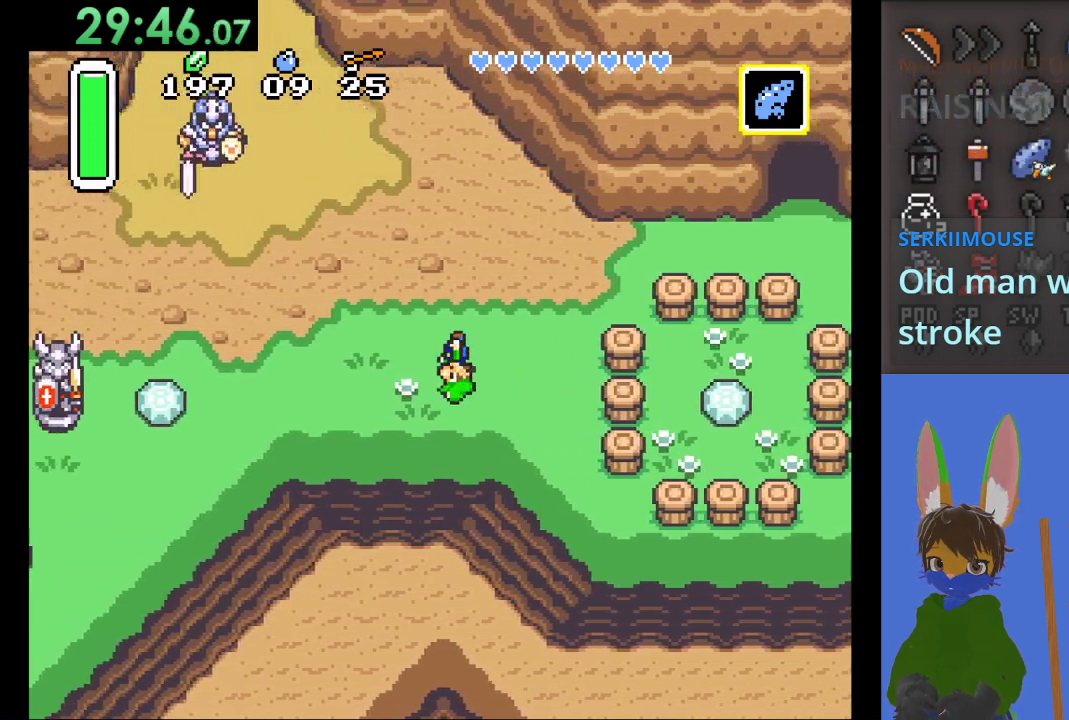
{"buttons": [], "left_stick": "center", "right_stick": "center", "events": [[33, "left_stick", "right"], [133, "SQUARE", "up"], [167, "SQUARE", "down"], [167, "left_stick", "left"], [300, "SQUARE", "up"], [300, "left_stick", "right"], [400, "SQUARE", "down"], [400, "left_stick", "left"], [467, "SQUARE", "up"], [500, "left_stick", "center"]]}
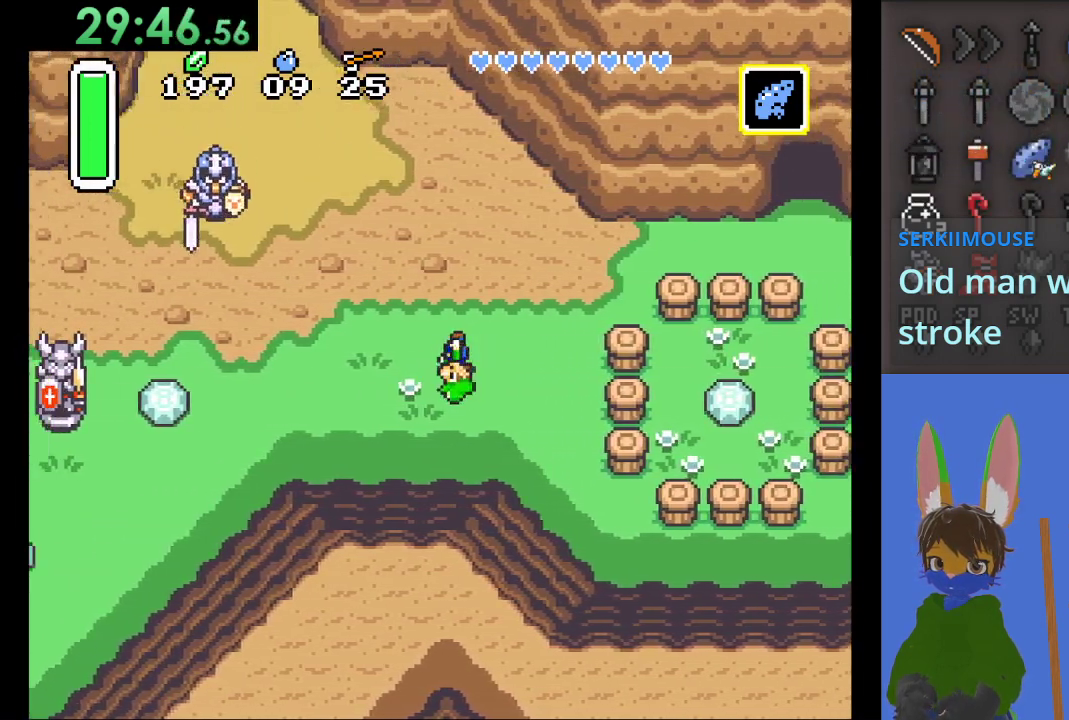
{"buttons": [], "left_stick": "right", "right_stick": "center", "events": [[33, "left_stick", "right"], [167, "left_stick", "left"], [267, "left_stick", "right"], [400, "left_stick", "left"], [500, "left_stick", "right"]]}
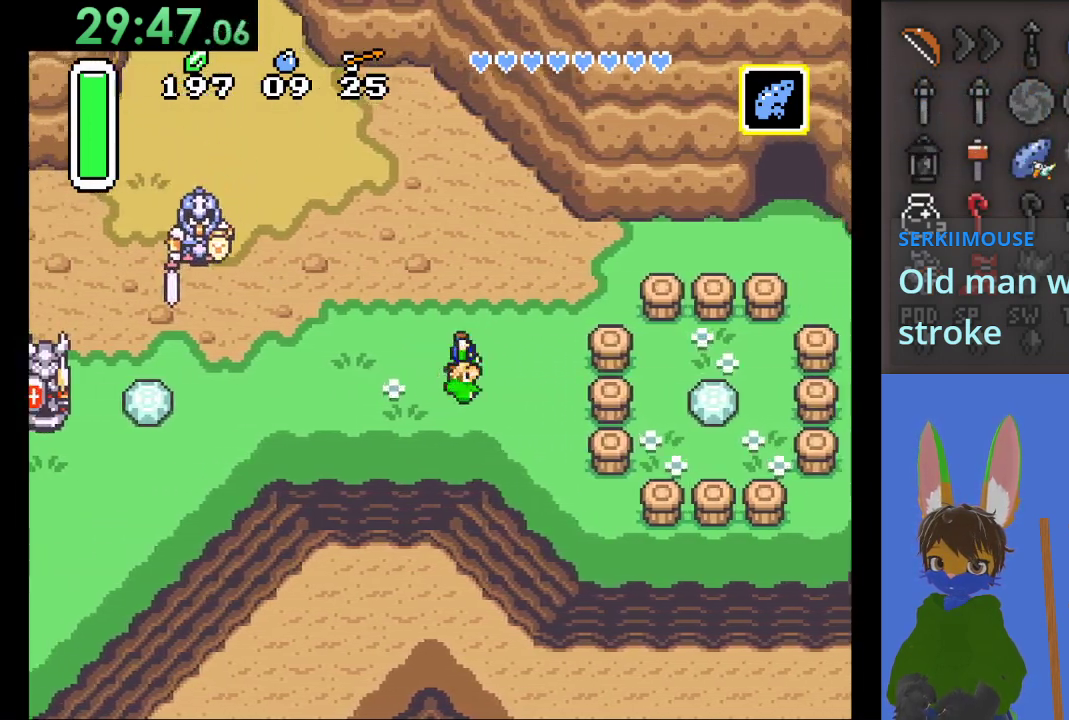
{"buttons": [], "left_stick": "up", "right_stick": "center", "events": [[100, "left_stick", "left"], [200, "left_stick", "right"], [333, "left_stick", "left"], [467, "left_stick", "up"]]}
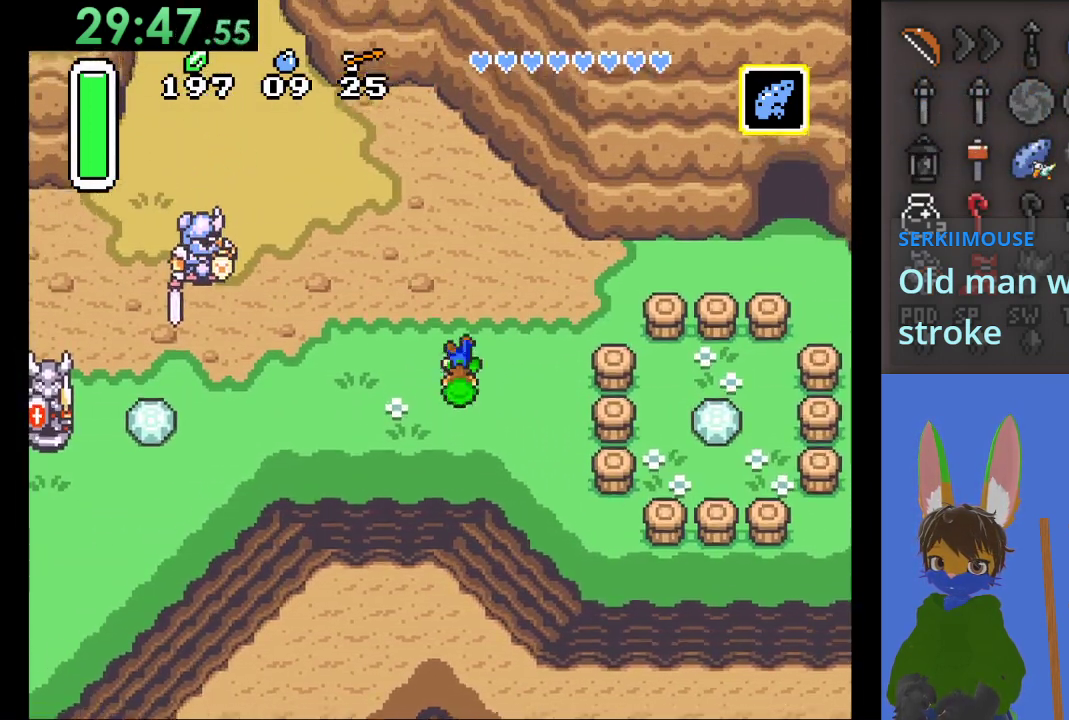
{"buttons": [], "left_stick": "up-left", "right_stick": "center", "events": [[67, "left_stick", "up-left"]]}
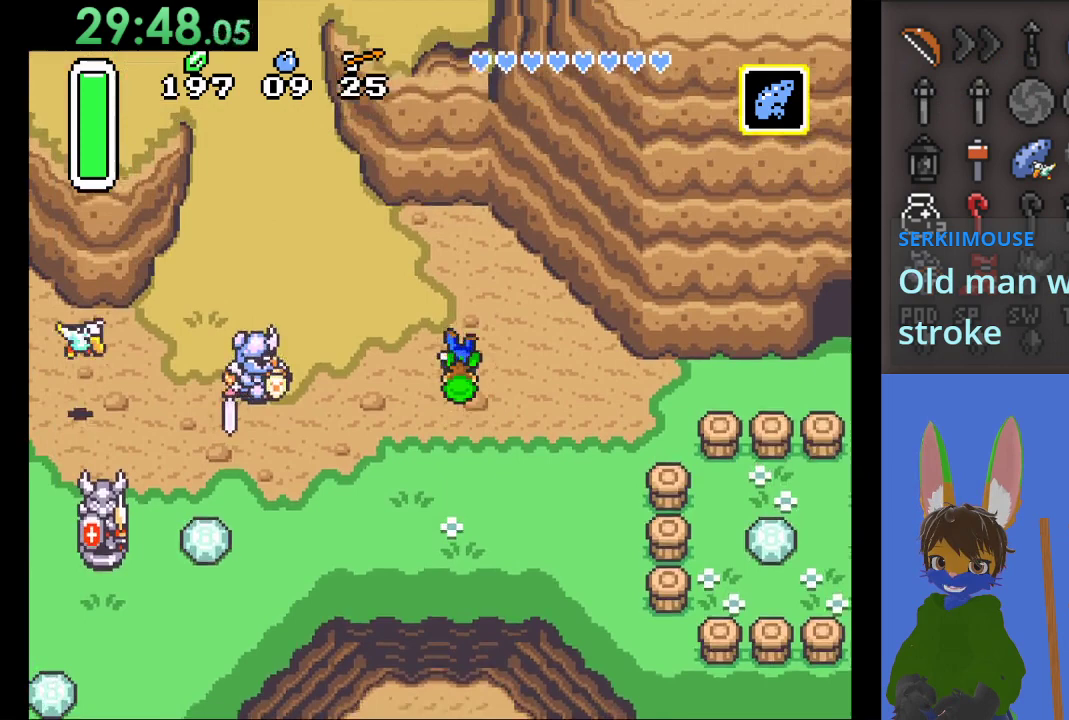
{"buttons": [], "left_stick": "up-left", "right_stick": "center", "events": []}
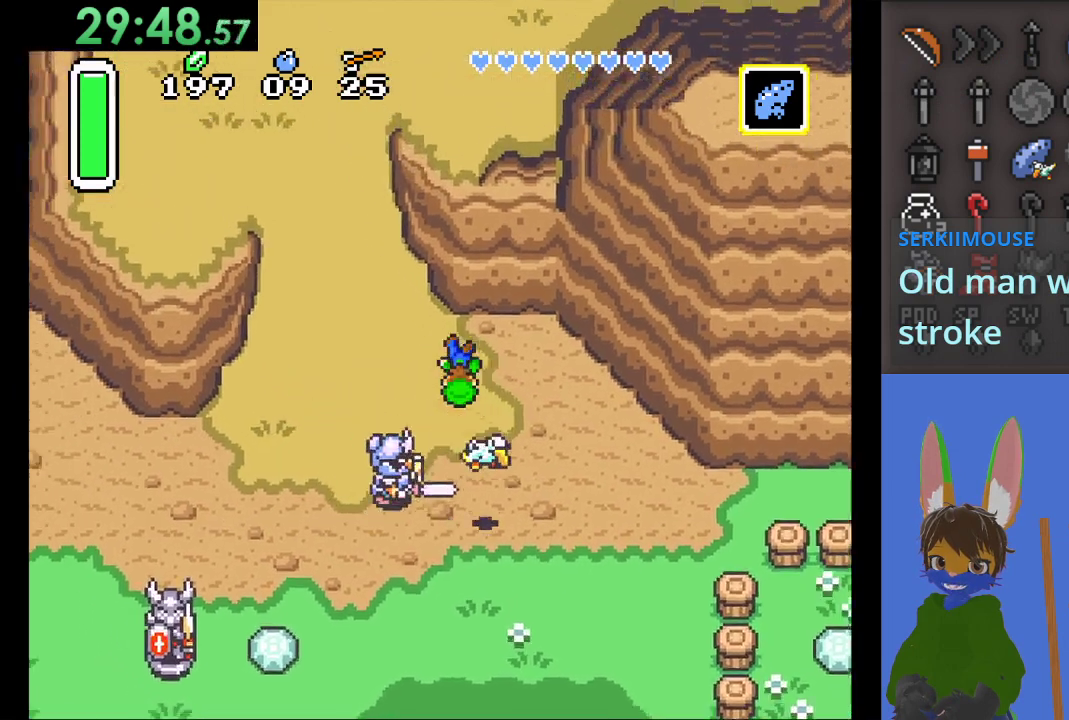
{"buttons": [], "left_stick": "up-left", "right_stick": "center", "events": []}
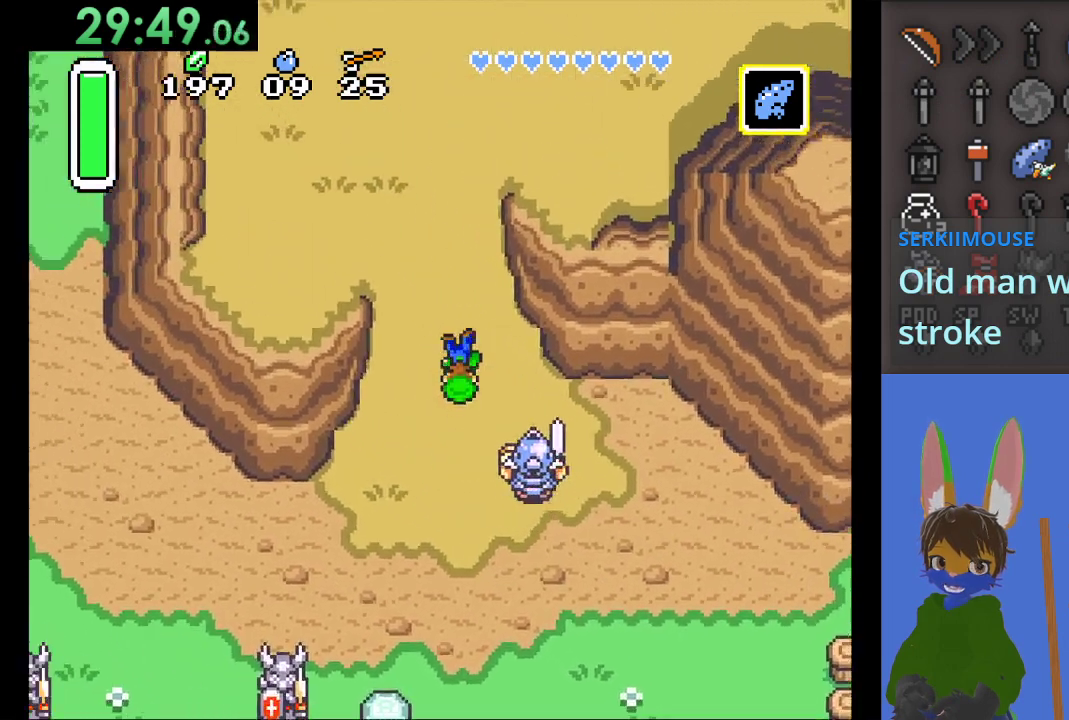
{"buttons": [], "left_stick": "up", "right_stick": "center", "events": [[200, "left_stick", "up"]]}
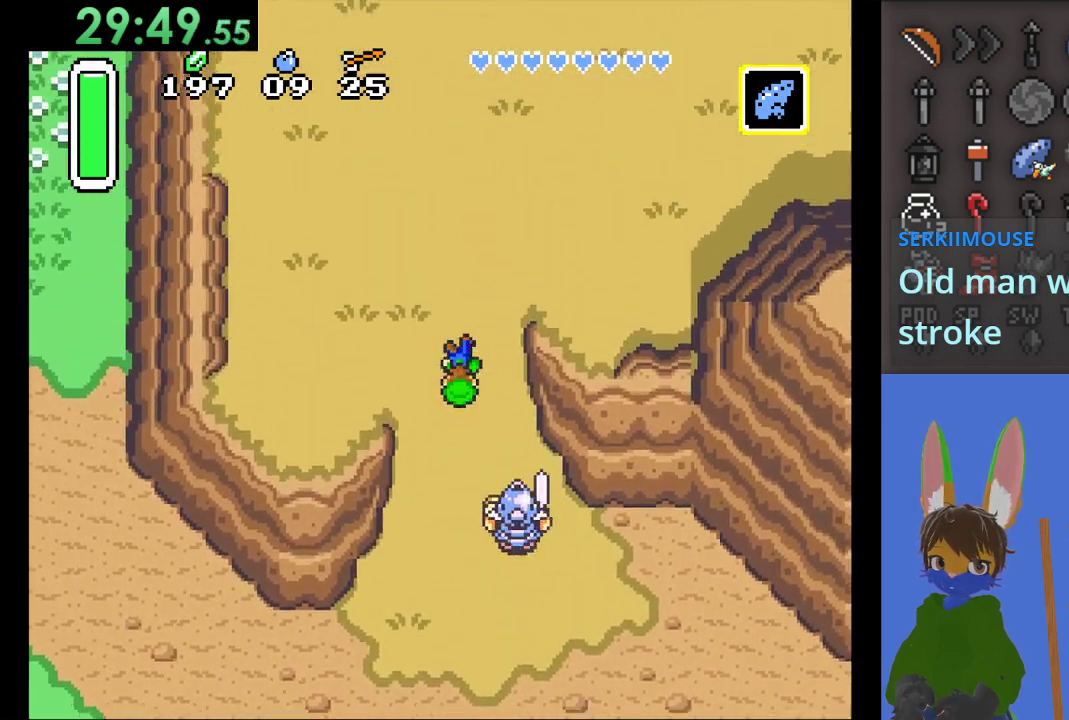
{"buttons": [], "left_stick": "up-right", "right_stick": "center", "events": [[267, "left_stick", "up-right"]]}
:::
## What you are asked to do
The data above should be returned in full, exactly as written, apart from its images.

## Response box
{"buttons": [], "left_stick": "center", "right_stick": "center", "events": [[33, "left_stick", "right"], [133, "SQUARE", "up"], [167, "SQUARE", "down"], [167, "left_stick", "left"], [300, "SQUARE", "up"], [300, "left_stick", "right"], [400, "SQUARE", "down"], [400, "left_stick", "left"], [467, "SQUARE", "up"], [500, "left_stick", "center"]]}
{"buttons": [], "left_stick": "right", "right_stick": "center", "events": [[33, "left_stick", "right"], [167, "left_stick", "left"], [267, "left_stick", "right"], [400, "left_stick", "left"], [500, "left_stick", "right"]]}
{"buttons": [], "left_stick": "up", "right_stick": "center", "events": [[100, "left_stick", "left"], [200, "left_stick", "right"], [333, "left_stick", "left"], [467, "left_stick", "up"]]}
{"buttons": [], "left_stick": "up-left", "right_stick": "center", "events": [[67, "left_stick", "up-left"]]}
{"buttons": [], "left_stick": "up-left", "right_stick": "center", "events": []}
{"buttons": [], "left_stick": "up-left", "right_stick": "center", "events": []}
{"buttons": [], "left_stick": "up", "right_stick": "center", "events": [[200, "left_stick", "up"]]}
{"buttons": [], "left_stick": "up-right", "right_stick": "center", "events": [[267, "left_stick", "up-right"]]}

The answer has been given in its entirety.